Living in Sharjah or the northern emirates and commuting into Dubai is a common way to cut rent substantially — at the cost of a longer daily drive.
Utilities (DEWA / ADDC) and connectivity
- DEWA (electricity + water): roughly AED 300–800/month for an apartment, more for a villa and in summer when A/C runs constantly. A refundable deposit (~AED 2,000 apartment / 4,000 villa) is paid at setup.
- Cooling (chiller): sometimes billed separately on top of DEWA — confirm before you sign a lease.
- Internet + mobile: home broadband ~AED 300–400/month (e& or du); a mobile plan ~AED 100–250.
Schooling — the other big swing
If you have children, tuition is often your second-largest cost after rent. Dubai annual ranges (2026):
- Foundation (ages 3–5): AED 25,000–60,000
- Primary: AED 35,000–75,000
- Secondary: AED 45,000–90,000
- Sixth Form / IB Diploma: AED 55,000–105,000+
Plus registration, uniforms, books, and transport (AED 3,000–8,000/year). Full detail in /guides/education/overview.
Health insurance
Health insurance is mandatory and tied to your residence visa. Employers must cover the employee (and, in Abu Dhabi, spouse + up to three children). If you need to insure dependents yourself, budget AED 1,500–6,000+ per person per year depending on the level of cover. See /guides/healthcare/overview.
Food and groceries
- Groceries: a single person spends roughly AED 800–1,500/month; a family AED 2,500–4,500. Lulu and Union Coop are cheaper; Spinneys and Waitrose pricier.
- Eating out: street food AED 10–20, casual AED 30–60, mid-range AED 80–150 per person.
- See
/guides/food/overview.
Getting around
- Public transport (Metro + bus via Nol): a commuter spends roughly AED 250–400/month.
- Owning a car: fuel is cheap, but budget for insurance, Salik tolls (AED 4–6 per gate), parking, and registration. A typical car-owning month runs AED 1,500–3,000+ all-in. See
/guides/transport/car-ownership.
A sample monthly budget (single professional, mid-range)
| Item | AED / month |
|---|---|
| Rent (1-bed, value area) | 6,000 |
| DEWA + cooling | 500 |
| Internet + mobile | 450 |
| Groceries | 1,200 |
| Eating out / social | 1,500 |
| Transport (car or transit) | 1,500 |
| Health top-up / misc | 800 |
| Total | ~AED 11,950 |
A more central apartment, frequent dining, or a family quickly pushes this far higher — but it shows how the pieces fit.

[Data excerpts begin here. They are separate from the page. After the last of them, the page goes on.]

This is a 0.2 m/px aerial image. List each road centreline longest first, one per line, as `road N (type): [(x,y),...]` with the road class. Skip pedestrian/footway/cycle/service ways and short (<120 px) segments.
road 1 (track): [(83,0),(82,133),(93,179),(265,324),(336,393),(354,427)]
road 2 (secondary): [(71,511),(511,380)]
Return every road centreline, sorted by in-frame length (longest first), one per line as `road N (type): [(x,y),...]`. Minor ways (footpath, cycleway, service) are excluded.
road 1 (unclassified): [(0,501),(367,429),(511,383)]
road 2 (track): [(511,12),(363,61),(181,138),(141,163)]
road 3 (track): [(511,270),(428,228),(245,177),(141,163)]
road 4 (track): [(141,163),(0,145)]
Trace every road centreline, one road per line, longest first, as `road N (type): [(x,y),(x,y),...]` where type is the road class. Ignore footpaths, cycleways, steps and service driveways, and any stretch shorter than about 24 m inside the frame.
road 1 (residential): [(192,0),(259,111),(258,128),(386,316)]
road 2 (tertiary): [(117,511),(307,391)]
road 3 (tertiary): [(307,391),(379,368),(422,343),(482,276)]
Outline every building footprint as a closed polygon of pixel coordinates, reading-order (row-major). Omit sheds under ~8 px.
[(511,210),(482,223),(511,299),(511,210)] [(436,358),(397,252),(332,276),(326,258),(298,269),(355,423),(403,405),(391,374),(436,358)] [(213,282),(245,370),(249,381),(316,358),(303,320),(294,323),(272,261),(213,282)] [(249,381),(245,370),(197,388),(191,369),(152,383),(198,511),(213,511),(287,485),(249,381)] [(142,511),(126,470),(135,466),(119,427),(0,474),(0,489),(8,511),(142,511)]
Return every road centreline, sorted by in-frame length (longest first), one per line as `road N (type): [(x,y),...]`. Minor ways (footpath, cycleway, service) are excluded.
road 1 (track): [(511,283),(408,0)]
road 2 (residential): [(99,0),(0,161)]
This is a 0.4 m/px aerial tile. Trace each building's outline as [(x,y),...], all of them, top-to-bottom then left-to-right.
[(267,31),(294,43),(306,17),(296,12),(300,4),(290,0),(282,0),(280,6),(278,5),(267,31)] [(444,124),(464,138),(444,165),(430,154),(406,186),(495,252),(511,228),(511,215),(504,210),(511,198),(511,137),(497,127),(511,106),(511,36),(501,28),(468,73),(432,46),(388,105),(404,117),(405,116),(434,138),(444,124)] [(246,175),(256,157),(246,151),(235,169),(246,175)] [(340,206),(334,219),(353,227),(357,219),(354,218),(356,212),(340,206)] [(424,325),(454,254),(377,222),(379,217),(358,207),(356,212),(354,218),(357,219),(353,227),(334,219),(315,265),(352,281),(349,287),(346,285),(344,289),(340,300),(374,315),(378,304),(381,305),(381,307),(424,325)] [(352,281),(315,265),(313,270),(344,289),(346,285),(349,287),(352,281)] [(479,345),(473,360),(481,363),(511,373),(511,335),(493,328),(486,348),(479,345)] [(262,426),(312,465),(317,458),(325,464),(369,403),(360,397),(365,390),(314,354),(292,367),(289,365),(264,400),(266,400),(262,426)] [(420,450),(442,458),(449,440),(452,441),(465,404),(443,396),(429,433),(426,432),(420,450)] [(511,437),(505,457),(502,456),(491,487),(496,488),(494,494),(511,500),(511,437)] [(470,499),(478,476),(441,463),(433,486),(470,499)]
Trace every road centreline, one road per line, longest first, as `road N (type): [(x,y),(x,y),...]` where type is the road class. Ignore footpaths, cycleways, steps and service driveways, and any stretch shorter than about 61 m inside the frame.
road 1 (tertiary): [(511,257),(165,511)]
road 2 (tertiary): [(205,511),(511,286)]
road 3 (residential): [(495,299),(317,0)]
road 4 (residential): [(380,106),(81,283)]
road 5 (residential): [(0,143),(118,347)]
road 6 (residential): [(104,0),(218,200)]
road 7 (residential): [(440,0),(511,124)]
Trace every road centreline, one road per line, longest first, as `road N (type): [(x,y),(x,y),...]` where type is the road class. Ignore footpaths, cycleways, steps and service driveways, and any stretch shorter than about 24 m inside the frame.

What's cheaper, what's pricier than you'd expect
- Cheaper: fuel, taxis/ride-hailing, domestic help, dining at casual spots, electronics.
- Pricier: alcohol, quality housing in prime areas, private schooling, and anything imported and Western-branded.
Taxes to know
- No personal income tax on salaries.
- VAT 5% on most goods and services.
- Corporate tax (since 2023) and VAT registration apply if you freelance or run a business — see
/guides/banking/overview.
The bottom line: a single person can live well on a middle-income salary, but families should price the school and the home first — those two decisions set your real cost of living more than anything else.